Anyway, the second cluster of responses I mentioned is perhaps even more interesting. Steven Byrnes has explicitly endorsed "moving the goalposts" for AGI. I do think it can sometimes be sensible to move goalposts; the concept of goalpost-moving is usually used in a negative light, but, there are times when it must be done. I wish it could be facilitated by a new term, rather than a redefinition of "AGI"; but I am not sure what to suggest.
I think there is a lot to say about Steven's notion of AGI as the-ability-to-gain-capabilities rather than as a concept of breadth-of-capability. I'll leave most of it to the comment section. To briefly respond: I agree that there is something interesting and important here. I currently think AIs like GPT4 have 'very little' of this rather than none. I also thing individual humans have very little of this. In the anthropological record, it looks like humans were not very culturally innovative for more than a hundred thousand years, until the "creative explosion" which resulted in a wide variety of tools and artistic expression. I find it plausible that this required a large population of humans to get going. Individual humans are rarely really innovative; more often, we can only introduce basic variations on existing concepts.

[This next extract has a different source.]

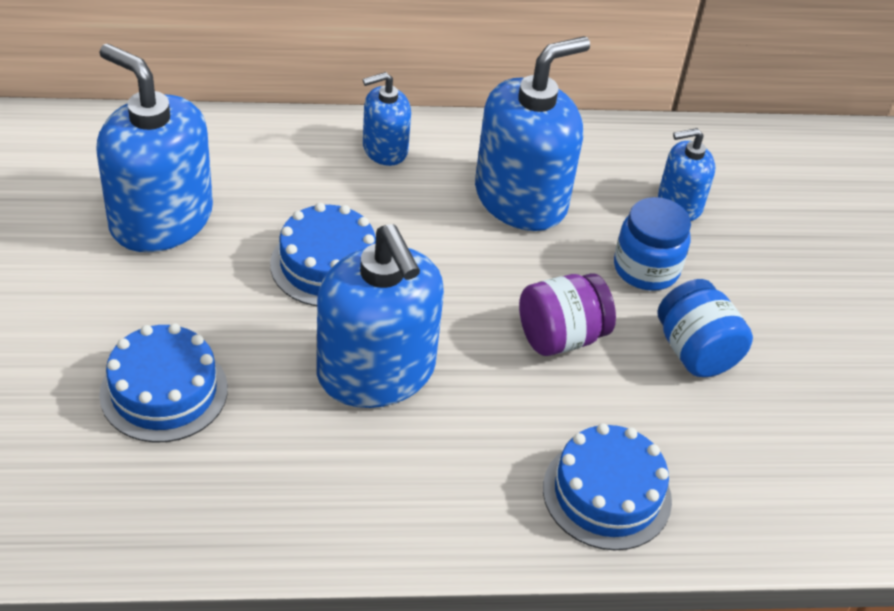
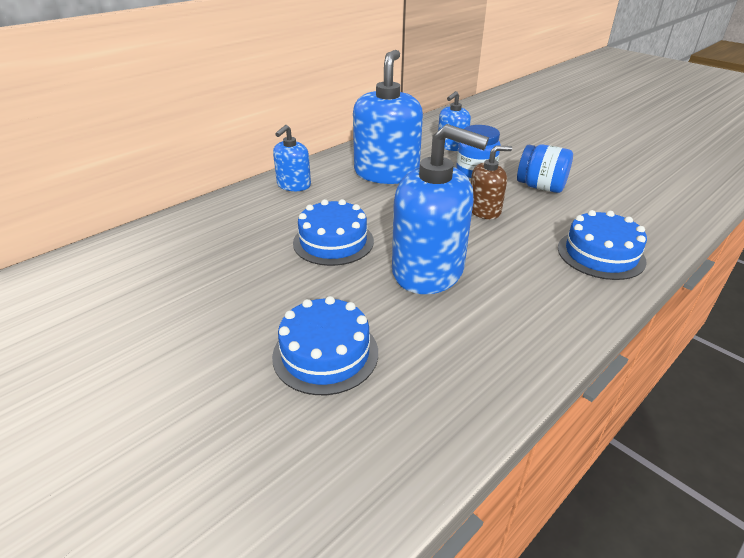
camera: 35 degrees left, 10 degrees down
blue soap dispenser [96,44,213,252] -> none
purple jar [519,273,616,356] -> brown soap dispenser [471,146,512,219]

I'm saying "transformers" every time I am tempted to write "LLMs" because many modern LLMs also do image processing, so the term "LLM" is not quite right.
Obviously, this claim relies on some background assumption about how you come up with new tasks. Some people are skilled at critiquing modern AI by coming up with specific things which it utterly fails at. I am certainly not claiming that modern AI is literally competent at everything.
However, it does seem true to me that if you generate and grade test questions in roughly the way a teacher might, the best modern Transformers will usually fall comfortably within human range, if not better.